#### Instruction
Please transcribe the data below in full, word for word, without the images.

[Opening The records section]

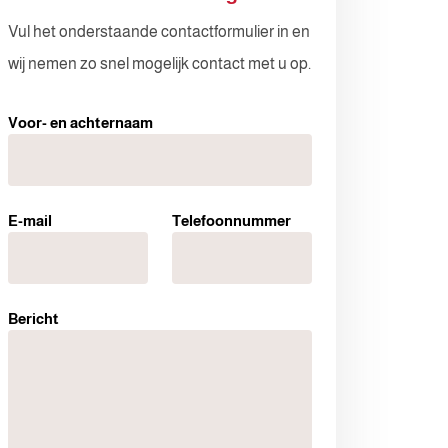
Voor- en achternaam
Vul het onderstaande contactformulier in en
wij nemen zo snel mogelijk contact met u op.
Telefoonnummer
Voor- en achternaam
E-mail
E-mail
Telefoonnummer
Ik ga akkoord met de privacyverklaring
Bericht
Verzenden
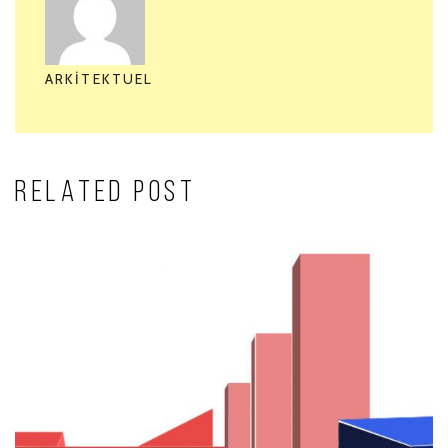
ARKITEKTUEL
RELATED POST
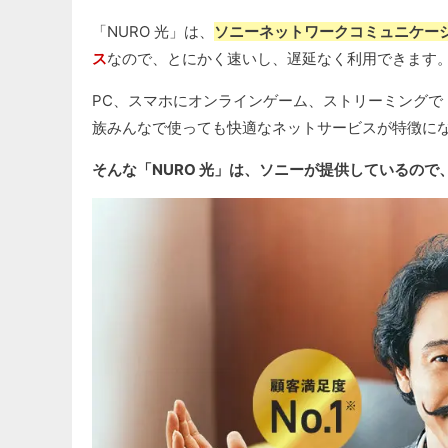
「NURO 光」は、
ソニーネットワークコミュニケーシ
ス
なので、とにかく速いし、遅延なく利用できます
PC、スマホにオンラインゲーム、ストリーミングで
族みんなで使っても快適なネットサービスが特徴に
そんな「NURO 光」は、ソニーが提供しているので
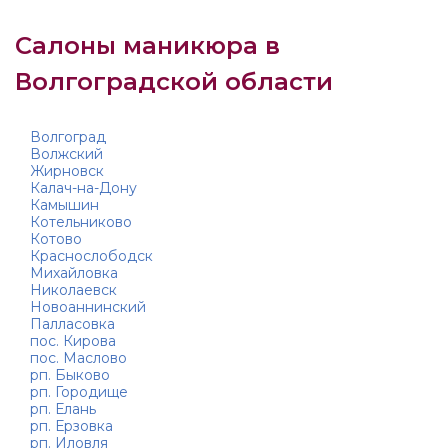
Салоны маникюра в
Волгоградской области
Волгоград
Волжский
Жирновск
Калач-на-Дону
Камышин
Котельниково
Котово
Краснослободск
Михайловка
Николаевск
Новоаннинский
Палласовка
пос. Кирова
пос. Маслово
рп. Быково
рп. Городище
рп. Елань
рп. Ерзовка
рп. Иловля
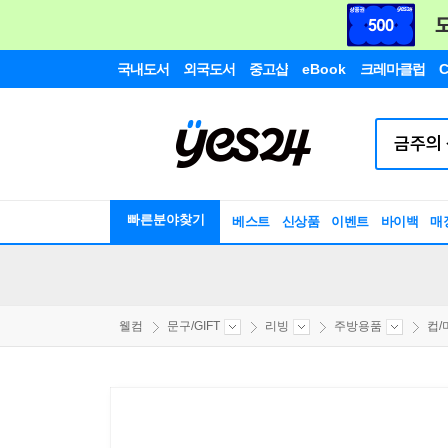
국내도서
외국도서
중고샵
eBook
크레마클럽
C
빠른분야찾기
베스트
신상품
이벤트
바이백
매
웰컴
문구/GIFT
리빙
주방용품
컵/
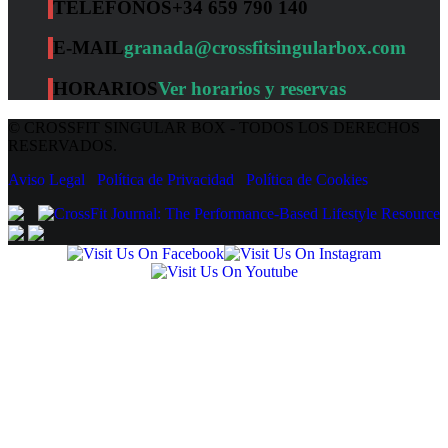
TELÉFONOS
+34 659 790 140
E-MAIL
granada@crossfitsingularbox.com
HORARIOS
Ver horarios y reservas
© CROSSFIT SINGULAR BOX - TODOS LOS DERECHOS
RESERVADOS.
Aviso Legal
Política de Privacidad
Política de Cookies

[Closing The records section]

#### Answer box
Voor- en achternaam
Vul het onderstaande contactformulier in en
wij nemen zo snel mogelijk contact met u op.
Telefoonnummer
Voor- en achternaam
E-mail
E-mail
Telefoonnummer
Ik ga akkoord met de privacyverklaring
Bericht
Verzenden
ARKITEKTUEL
RELATED POST
「NURO 光」は、
ソニーネットワークコミュニケーシ
ス
なので、とにかく速いし、遅延なく利用できます
PC、スマホにオンラインゲーム、ストリーミングで
族みんなで使っても快適なネットサービスが特徴に
そんな「NURO 光」は、ソニーが提供しているので
Салоны маникюра в
Волгоградской области
Волгоград
Волжский
Жирновск
Калач-на-Дону
Камышин
Котельниково
Котово
Краснослободск
Михайловка
Николаевск
Новоаннинский
Палласовка
пос. Кирова
пос. Маслово
рп. Быково
рп. Городище
рп. Елань
рп. Ерзовка
рп. Иловля
국내도서
외국도서
중고샵
eBook
크레마클럽
C
빠른분야찾기
베스트
신상품
이벤트
바이백
매
웰컴
문구/GIFT
리빙
주방용품
컵/
TELÉFONOS
+34 659 790 140
E-MAIL
granada@crossfitsingularbox.com
HORARIOS
Ver horarios y reservas
© CROSSFIT SINGULAR BOX - TODOS LOS DERECHOS
RESERVADOS.
Aviso Legal
Política de Privacidad
Política de Cookies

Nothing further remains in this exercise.